Stored data entries
——————————

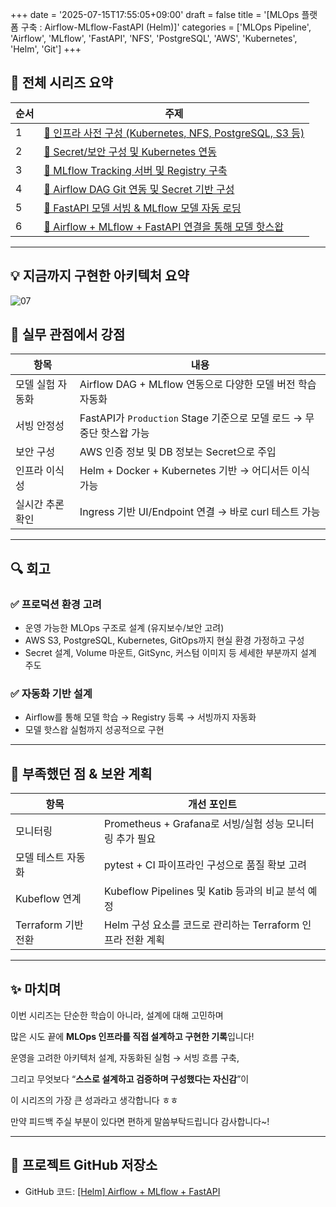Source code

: +++
date = '2025-07-15T17:55:05+09:00'
draft = false
title = '[MLOps 플랫폼 구축 : Airflow-MLflow-FastAPI (Helm)]'
categories = ['MLOps Pipeline', 'Airflow', 'MLflow', 'FastAPI', 'NFS', 'PostgreSQL', 'AWS', 'Kubernetes', 'Helm', 'Git']
+++

## 📌 전체 시리즈 요약

| 순서 | 주제 |
| --- | --- |
| 1 | [🔗 인프라 사전 구성 (Kubernetes, NFS, PostgreSQL, S3 등)](https://keonhoban.github.io/mlops-journey/posts/mlops-pipeline-helm/01/) |
| 2 | [🔗 Secret/보안 구성 및 Kubernetes 연동](https://keonhoban.github.io/mlops-journey/posts/mlops-pipeline-helm/02/) |
| 3 | [🔗 MLflow Tracking 서버 및 Registry 구축](https://keonhoban.github.io/mlops-journey/posts/mlops-pipeline-helm/03/) |
| 4 | [🔗 Airflow DAG Git 연동 및 Secret 기반 구성](https://keonhoban.github.io/mlops-journey/posts/mlops-pipeline-helm/04/) |
| 5 | [🔗 FastAPI 모델 서빙 & MLflow 모델 자동 로딩](https://keonhoban.github.io/mlops-journey/posts/mlops-pipeline-helm/05/) |
| 6 | [🔗 Airflow + MLflow + FastAPI 연결을 통해 모델 핫스왑](https://keonhoban.github.io/mlops-journey/posts/mlops-pipeline-helm/06/) |

---

## 💡 지금까지 구현한 아키텍처 요약

![07](/mlops-journey/images/07.png)

## 🎯 실무 관점에서 강점

| 항목 | 내용 |
| --- | --- |
| 모델 실험 자동화 | Airflow DAG + MLflow 연동으로 다양한 모델 버전 학습 자동화 |
| 서빙 안정성 | FastAPI가 `Production` Stage 기준으로 모델 로드 → 무중단 핫스왑 가능 |
| 보안 구성 | AWS 인증 정보 및 DB 정보는 Secret으로 주입 |
| 인프라 이식성 | Helm + Docker + Kubernetes 기반 → 어디서든 이식 가능 |
| 실시간 추론 확인 | Ingress 기반 UI/Endpoint 연결 → 바로 curl 테스트 가능 |

---

## 🔍 회고

### ✅ 프로덕션 환경 고려

- 운영 가능한 MLOps 구조로 설계 (유지보수/보안 고려)
- AWS S3, PostgreSQL, Kubernetes, GitOps까지 현실 환경 가정하고 구성
- Secret 설계, Volume 마운트, GitSync, 커스텀 이미지 등 세세한 부분까지 설계 주도

### ✅ 자동화 기반 설계

- Airflow를 통해 모델 학습 → Registry 등록 → 서빙까지 자동화
- 모델 핫스왑 실험까지 성공적으로 구현

---

## 🧱 부족했던 점 & 보완 계획

| 항목 | 개선 포인트 |
| --- | --- |
| 모니터링 | Prometheus + Grafana로 서빙/실험 성능 모니터링 추가 필요 |
| 모델 테스트 자동화 | pytest + CI 파이프라인 구성으로 품질 확보 고려 |
| Kubeflow 연계 | Kubeflow Pipelines 및 Katib 등과의 비교 분석 예정 |
| Terraform 기반 전환 | Helm 구성 요소를 코드로 관리하는 Terraform 인프라 전환 계획 |

---

## ✨ 마치며

이번 시리즈는 단순한 학습이 아니라, 설계에 대해 고민하며

많은 시도 끝에 **MLOps 인프라를 직접 설계하고 구현한 기록**입니다!

운영을 고려한 아키텍처 설계, 자동화된 실험 → 서빙 흐름 구축,

그리고 무엇보다 “**스스로 설계하고 검증하며 구성했다는 자신감**”이

이 시리즈의 가장 큰 성과라고 생각합니다 ㅎㅎ

만약 피드백 주실 부분이 있다면 편하게 말씀부탁드립니다 감사합니다~!

---

## 🙌 프로젝트 GitHub 저장소

- GitHub 코드: [[Helm] Airflow + MLflow + FastAPI](https://github.com/keonhoban/mlops-infra-labs/tree/main/airflow_mlflow_fastapi_helm)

——————————

Assignment
Lines from the one that contains "모니터링 추가 필요 |" through the final line of the entries must be duplicated exactly, and no other lines.

Problem solution
| 모니터링 | Prometheus + Grafana로 서빙/실험 성능 모니터링 추가 필요 |
| 모델 테스트 자동화 | pytest + CI 파이프라인 구성으로 품질 확보 고려 |
| Kubeflow 연계 | Kubeflow Pipelines 및 Katib 등과의 비교 분석 예정 |
| Terraform 기반 전환 | Helm 구성 요소를 코드로 관리하는 Terraform 인프라 전환 계획 |

---

## ✨ 마치며

이번 시리즈는 단순한 학습이 아니라, 설계에 대해 고민하며

많은 시도 끝에 **MLOps 인프라를 직접 설계하고 구현한 기록**입니다!

운영을 고려한 아키텍처 설계, 자동화된 실험 → 서빙 흐름 구축,

그리고 무엇보다 “**스스로 설계하고 검증하며 구성했다는 자신감**”이

이 시리즈의 가장 큰 성과라고 생각합니다 ㅎㅎ

만약 피드백 주실 부분이 있다면 편하게 말씀부탁드립니다 감사합니다~!

---

## 🙌 프로젝트 GitHub 저장소

- GitHub 코드: [[Helm] Airflow + MLflow + FastAPI](https://github.com/keonhoban/mlops-infra-labs/tree/main/airflow_mlflow_fastapi_helm)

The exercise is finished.